**Qué se pide**: Continúa el texto sobre la leche en la adultez a partir de donde se interrumpe.

**Texto proporcionado**:

════════════════════

La leche en la adultez: qué aporta, cuánta consumir y en qué casos conviene ajustarla
La leche sigue siendo un alimento relevante en la adultez por su aporte de proteínas de alto valor biológico, calcio y vitaminas esenciales.

La leche forma parte de la alimentación humana desde hace siglos y mantiene un papel relevante en la adultez. Su perfil nutricional, respaldado por organismos internacionales, la ubica como un alimento que contribuye a la prevención de enfermedades crónicas, al funcionamiento del sistema inmunológico y al cuidado de la masa muscular y ósea.
Instituciones como Mayo Clinic, la Sociedad Argentina de Nutrición, la FAO y especialistas de Harvard coinciden en que el consumo regular de leche puede aportar beneficios a la salud integral durante todas las etapas de la vida.
¿Qué nutrientes aporta la leche?
La leche ofrece proteínas de alto valor biológico, necesarias para la formación y reparación de tejidos. De acuerdo con Silvina Tasat, integrante de la Sociedad Argentina de Nutrición, también contiene vitaminas liposolubles como la A y la D, además de minerales esenciales como calcio y fósforo, lo que conforma una matriz nutricional adecuada tanto para niños como para adultos mayores.
A esto se suman vitaminas del complejo B, en especial la B12, junto con magnesio y selenio, que participan en procesos celulares y metabólicos clave para el organismo.
Cuántas porciones se recomiendan al día
Las guías del Ministerio de Salud de Argentina, la FAO y Mayo Clinic sugieren incorporar tres porciones diarias de lácteos en la alimentación adulta. Estas pueden consumirse como leche, yogur o queso, con preferencia por versiones descremadas.

════════════════════

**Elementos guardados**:
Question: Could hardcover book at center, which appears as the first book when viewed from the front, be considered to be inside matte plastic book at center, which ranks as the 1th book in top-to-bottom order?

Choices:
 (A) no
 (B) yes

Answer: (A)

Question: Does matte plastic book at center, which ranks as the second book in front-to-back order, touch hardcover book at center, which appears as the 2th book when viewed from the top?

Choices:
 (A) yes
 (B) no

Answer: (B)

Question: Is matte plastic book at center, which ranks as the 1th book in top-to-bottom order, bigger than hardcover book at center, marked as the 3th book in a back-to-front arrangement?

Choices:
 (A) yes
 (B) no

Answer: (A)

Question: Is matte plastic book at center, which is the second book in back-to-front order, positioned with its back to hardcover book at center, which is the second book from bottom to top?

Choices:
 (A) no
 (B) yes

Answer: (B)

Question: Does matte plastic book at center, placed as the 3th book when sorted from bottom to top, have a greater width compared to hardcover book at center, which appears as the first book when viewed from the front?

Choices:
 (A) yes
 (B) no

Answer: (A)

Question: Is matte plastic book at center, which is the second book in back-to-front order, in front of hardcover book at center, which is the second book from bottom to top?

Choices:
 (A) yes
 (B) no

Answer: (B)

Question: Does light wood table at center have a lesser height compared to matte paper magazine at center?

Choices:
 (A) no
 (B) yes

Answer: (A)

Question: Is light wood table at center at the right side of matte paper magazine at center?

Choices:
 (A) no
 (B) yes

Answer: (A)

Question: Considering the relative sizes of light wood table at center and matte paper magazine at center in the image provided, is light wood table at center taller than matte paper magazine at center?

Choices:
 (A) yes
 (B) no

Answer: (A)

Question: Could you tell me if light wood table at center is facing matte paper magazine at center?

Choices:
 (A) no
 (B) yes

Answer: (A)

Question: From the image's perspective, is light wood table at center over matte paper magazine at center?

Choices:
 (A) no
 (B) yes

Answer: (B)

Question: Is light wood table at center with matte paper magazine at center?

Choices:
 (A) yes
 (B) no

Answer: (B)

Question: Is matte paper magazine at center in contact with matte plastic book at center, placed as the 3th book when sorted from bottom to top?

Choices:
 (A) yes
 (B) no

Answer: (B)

════════════════════

**Respuesta**:
Esta cantidad permite cubrir una parte importante de las necesidades diarias de calcio, proteínas y vitaminas esenciales, sin exceder el aporte de grasas saturadas.
Leche y prevención de enfermedades crónicas
El consumo habitual de lácteos en adultos se ha asociado con efectos protectores frente a enfermedades crónicas no transmisibles. Un estudio de la Universidad de Oxford señala que una ingesta diaria de 300 miligramos de calcio, equivalente a un vaso de leche, puede reducir en 17% el riesgo de cáncer colorrectal.
El efecto se explica por la capacidad del calcio para neutralizar sustancias que pueden dañar el colon.
Salud muscular y ósea en el envejecimiento
En la adultez, la leche cumple funciones que van más allá del cuidado de los huesos. La nutricionista destacó su papel en la prevención de la “sarcopenia”, término que refiere a la pérdida de masa y fuerza muscular asociada al envejecimiento.
La combinación de proteínas completas y calcio favorece la salud osteomuscular. El fósforo contribuye a la mineralización ósea y la vitamina D mejora la absorción del calcio, lo que ayuda a reducir el deterioro físico con el paso de los años.
Recuperación después del ejercicio
La leche también puede utilizarse como bebida de recuperación tras la actividad física. Su composición incluye proteínas, carbohidratos, sodio y líquidos, lo que favorece la rehidratación, la reparación de tejidos y la síntesis proteica.
Por estas características, especialistas de Mayo Clinic la consideran una opción práctica para personas activas de distintas edades.
El aporte de calcio y su importancia
Una porción estándar de leche, equivalente a 200 mililitros, aporta cerca de 240 miligramos de calcio. Este mineral es necesario para la salud de huesos y dientes, la contracción muscular, la transmisión nerviosa y la coagulación sanguínea.
Cubrir las necesidades diarias de calcio es clave en la adultez para reducir el riesgo de fracturas y problemas óseos.
¿Qué pasa con las dietas basadas en plantas?
Para quienes siguen una alimentación basada en plantas, la leche puede reemplazarse por bebidas vegetales fortificadas. Sin embargo, Silvina Tasat advirtió que, aunque legumbres, semillas, frutos secos y cereales contienen calcio, existe el riesgo de no alcanzar las recomendaciones diarias sin una planificación adecuada o suplementación.
Por esta razón, se recomienda consultar a un profesional de la nutrición para evitar deficiencias.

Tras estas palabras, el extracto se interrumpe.